The SNPRelate package provides a function snpgdsBED2GDS for converting a PLINK binary file to a GDS file:

> # The PLINK BED file, using the example in the SNPRelate package
> bed.fn <- system.file("extdata", "plinkhapmap.bed", package="SNPRelate")
> fam.fn <- system.file("extdata", "plinkhapmap.fam", package="SNPRelate")
> bim.fn <- system.file("extdata", "plinkhapmap.bim", package="SNPRelate")

Or, uses your own PLINK files:

> bed.fn <- "C:/your_folder/your_plink_file.bed"
> fam.fn <- "C:/your_folder/your_plink_file.fam"
> bim.fn <- "C:/your_folder/your_plink_file.bim"
> # Convert
> snpgdsBED2GDS(bed.fn, fam.fn, bim.fn, "test.gds")
Start snpgdsBED2GDS ...
	BED file: "/library/SNPRelate/extdata/plinkhapmap.bed" in the individual-major mode (SNP X Sample)
	FAM file: "/library/SNPRelate/extdata/plinkhapmap.fam", DONE.
	BIM file: "/library/SNPRelate/extdata/plinkhapmap.bim", DONE.
Thu Jul 17 17:48:04 2014 	store sample id, snp id, position, and chromosome.
	start writing: 279 samples, 5000 SNPs ...
 	Thu Jul 17 17:48:04 2014	0%
 	Thu Jul 17 17:48:04 2014	100%
Thu Jul 17 17:48:04 2014 	Done.

> # Summary
> snpgdsSummary("test.gds")
The file name: /Users/sts/Documents/Codes/Rpackages/SNPRelate_Sweave/output/test.gds 
The total number of samples: 279 
The total number of SNPs: 5000 
SNP genotypes are stored in individual-major mode (SNP X Sample).

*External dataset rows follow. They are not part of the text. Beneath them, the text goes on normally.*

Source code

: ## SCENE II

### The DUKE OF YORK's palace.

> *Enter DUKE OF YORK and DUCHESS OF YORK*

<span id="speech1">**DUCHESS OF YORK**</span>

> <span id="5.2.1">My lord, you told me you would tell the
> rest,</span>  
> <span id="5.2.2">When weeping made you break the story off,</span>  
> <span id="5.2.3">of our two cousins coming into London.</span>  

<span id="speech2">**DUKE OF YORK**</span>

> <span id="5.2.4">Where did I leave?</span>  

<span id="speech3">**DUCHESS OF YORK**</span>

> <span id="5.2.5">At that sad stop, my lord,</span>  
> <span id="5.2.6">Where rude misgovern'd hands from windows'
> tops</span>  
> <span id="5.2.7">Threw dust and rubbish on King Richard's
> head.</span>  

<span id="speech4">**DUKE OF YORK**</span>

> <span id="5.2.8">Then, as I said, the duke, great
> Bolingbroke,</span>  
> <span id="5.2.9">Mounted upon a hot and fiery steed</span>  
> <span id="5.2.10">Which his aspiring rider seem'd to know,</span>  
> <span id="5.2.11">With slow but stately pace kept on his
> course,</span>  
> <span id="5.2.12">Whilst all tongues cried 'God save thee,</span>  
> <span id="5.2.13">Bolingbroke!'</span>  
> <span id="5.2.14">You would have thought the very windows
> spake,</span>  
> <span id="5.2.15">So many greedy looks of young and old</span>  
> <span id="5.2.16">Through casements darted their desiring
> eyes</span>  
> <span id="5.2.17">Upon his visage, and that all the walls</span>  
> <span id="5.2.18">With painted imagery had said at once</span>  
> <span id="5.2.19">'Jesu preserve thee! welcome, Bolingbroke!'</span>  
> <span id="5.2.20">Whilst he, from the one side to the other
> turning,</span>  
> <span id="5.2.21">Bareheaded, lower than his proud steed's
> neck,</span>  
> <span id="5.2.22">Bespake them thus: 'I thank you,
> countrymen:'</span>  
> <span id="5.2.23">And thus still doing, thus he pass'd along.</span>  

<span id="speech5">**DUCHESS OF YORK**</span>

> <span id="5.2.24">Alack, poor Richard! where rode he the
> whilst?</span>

4. Format conversion from VCF files

The SNPRelate package provides a function snpgdsVCF2GDS to reformat a VCF file. There are two options for extracting markers from a VCF file for downstream analyses: (1) to extract and store dosage of the reference allele only for biallelic SNPs and (2) to extract and store dosage of the reference allele for all variant sites, including bi-allelic SNPs, multi-allelic SNPs, indels and structural variants.

> # The VCF file, using the example in the SNPRelate package
> vcf.fn <- system.file("extdata", "sequence.vcf", package="SNPRelate")

Or, uses your own VCF file:

> vcf.fn <- "C:/your_folder/your_vcf_file.vcf"
> # Reformat
> snpgdsVCF2GDS(vcf.fn, "test.gds", method="biallelic.only")
VCF format ---> GDS SNP format:
Parsing "/library/SNPRelate/extdata/sequence.vcf" ...
	Import 2 variants.
Optimize the access efficiency ...
Clean up the fragments of GDS file:
	open the file "test.gds" (size: 2011).
	# of fragments in total: 22.
	save it to "test.gds.tmp".
	rename "test.gds.tmp" (size: 1987).
	# of fragments in total: 20.

> # Summary
> snpgdsSummary("test.gds")
The file name: /Users/sts/Documents/Codes/Rpackages/SNPRelate_Sweave/output/test.gds 
The total number of samples: 3 
The total number of SNPs: 2 
SNP genotypes are stored in SNP-major mode (Sample X SNP).